O zaman denilen şuydu: Vurgunu önlemek için devlet eliyle anlık ithalat yapılsın, sonra da işin uzmanları ile bir komisyon oluşturularak, ülkedeki hayvancılığın yeniden ayağa kaldırılması için bir politika uygulansın. Gerekirse doğru hayvanlar, üretim için ithal de edilebilirdi.
Fakat iş o kadar çığırından çıktı ki, karkas et ithalatına bile izin verildi; hatta ithalat yetkisi kamunun elinden alınıp, özel sektöre de olanak açıldı. Bu zaten yoğun bakımda makinelere bağlı bir hayvancılık endüstrisinin fişinin çekilmesi anlamına geliyordu.

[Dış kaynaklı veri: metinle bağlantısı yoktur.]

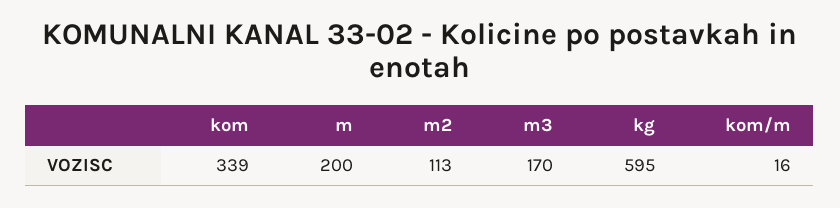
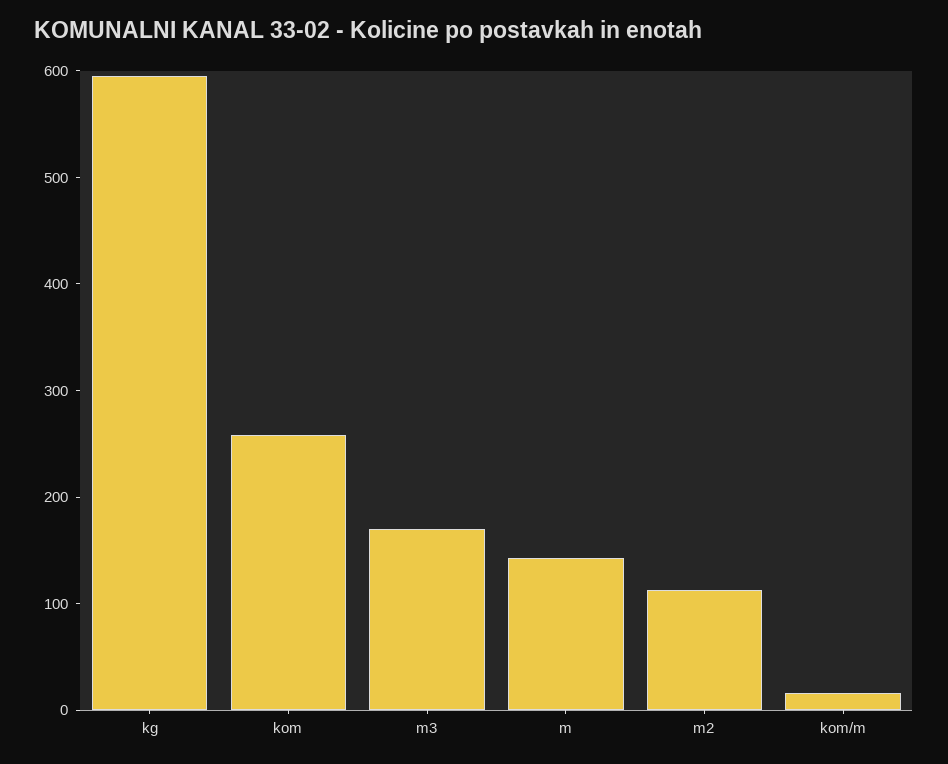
  {
-   "kom": 339,
+   "kom": 260,
-   "m": 200,
+   "m": 140,
    "m2": 113,
    "m3": 170,
    "kg": 595,
    "kom/m": 16
  }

Daha öncesine gidilirse, uygulanan hayvancılık politikaları, ithal ikameci politikalar konuşulmadan, hayvancılık yapan insanların yerinden yurdundan nasıl göçe zorlandığı masaya yatırılmadan bu sorunla yüzleşemeyiz.

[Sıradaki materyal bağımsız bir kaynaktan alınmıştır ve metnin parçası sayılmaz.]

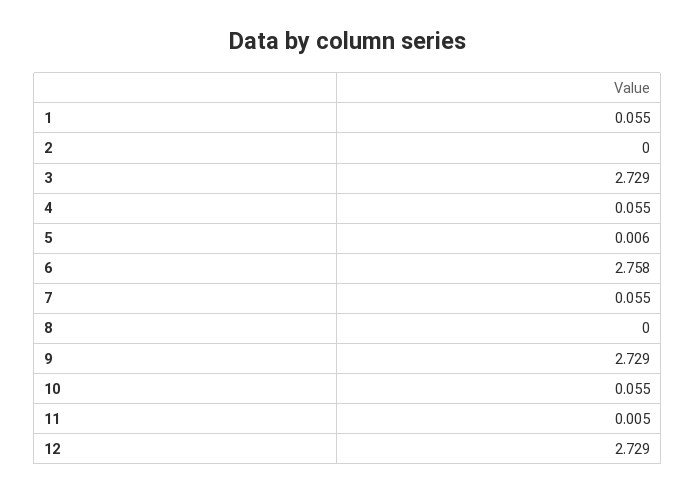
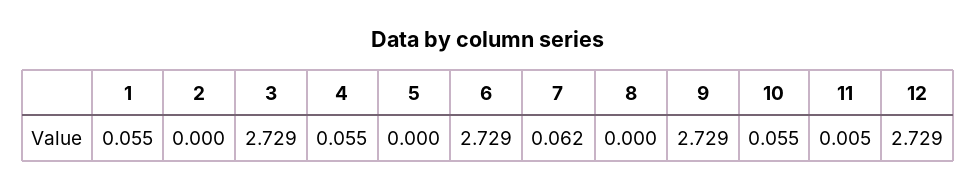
  {
    "1": 0.055,
    "2": 0,
    "3": 2.729,
    "4": 0.055,
-   "5": 0.006,
+   "5": 0,
-   "6": 2.758,
+   "6": 2.729,
-   "7": 0.055,
+   "7": 0.062,
    "8": 0,
    "9": 2.729,
    "10": 0.055,
    "11": 0.005,
    "12": 2.729
  }

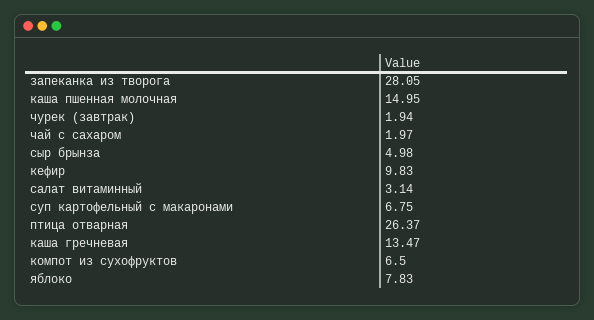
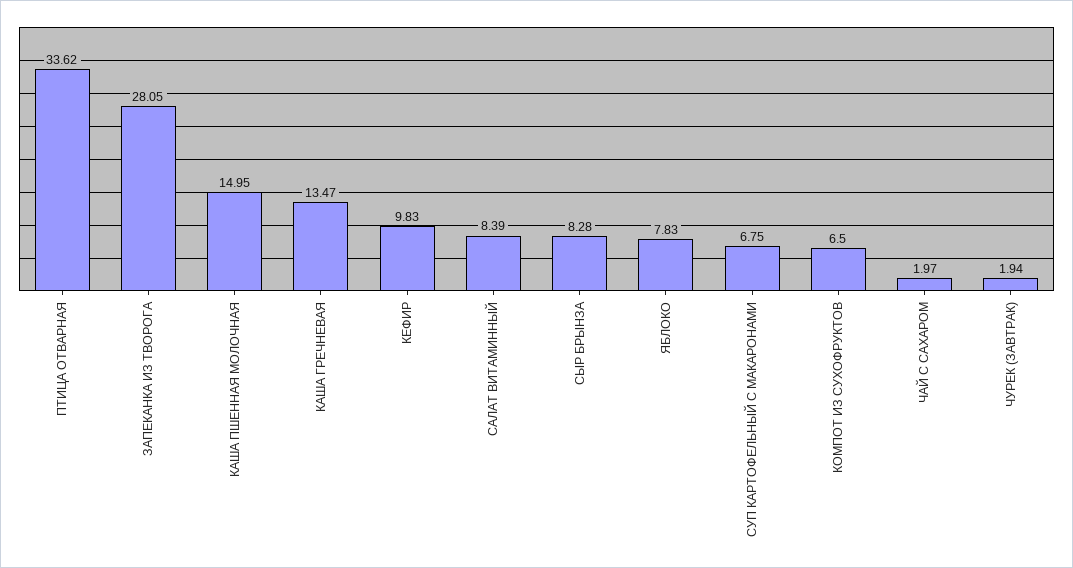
  {
    "запеканка из творога": 28.05,
    "каша пшенная молочная": 14.95,
    "чурек (завтрак)": 1.94,
    "чай с сахаром": 1.97,
-   "сыр брынза": 4.98,
+   "сыр брынза": 8.28,
    "кефир": 9.83,
-   "салат витаминный": 3.14,
+   "салат витаминный": 8.39,
    "суп картофельный с макаронами": 6.75,
-   "птица отварная": 26.37,
+   "птица отварная": 33.62,
    "каша гречневая": 13.47,
    "компот из сухофруктов": 6.5,
    "яблоко": 7.83
  }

Bu konudaki en iyi analizi Ziraat Mühendisleri Odası İstanbul Şubesi Başkanı Ahmet Atalık yapıyor. Hem fiyatla sorunun çözülemeyeceğini vurguluyor; hem de yıllar içinde nasıl hatalar yapıldığını ve bu duruma gelindiğini anlatıyor.
Açıkçası bu basın açıklamasının dışında ele avuca gelir, yetkili makamlardan gerçekçi bir tespit duymadım. Mesela üreticiye destek isteyen var. Ortada üretici mi kaldı; gerçekçi bir hayvancılık, et ve süt politikası uygulamadan günübirlik verilecek destekler, ancak Et ve Süt Kurumu’nun yüzde 5’lik indirimi kadar gerçekçi.
Karnınızdan konuşmayı bırakın. Bu ülkenin tarım, hayvancılık, hatta perspektifi daha da büyütürsek, sanayi ve hatta üretim adına yaptığı her faaliyet engellendi; piyasa ithalata teslim edildi.
Çözüm arıyorsanız mesela Koçata Çiftliği Projesi’ni inceleyin; yine mesela Tokat’taki kamu – özel sektör ortaklığıyla yaratılan Kazova Vasfi Diren Tarım İşletmesi’nin neden bir tane olduğunu sorgulayın. Neden kooperatifçiliğin geliştirilmediğine; hatta istismar edilerek öldürüldüğüne bakın.
Bunun dışında gerçek sorumlularını göstermeden, hatayı dürüstçe ortaya koymadan ve çözüm önermeden, tek çareniz ithalat ve yüzde 5’lik indirimse; farkını verelim susun.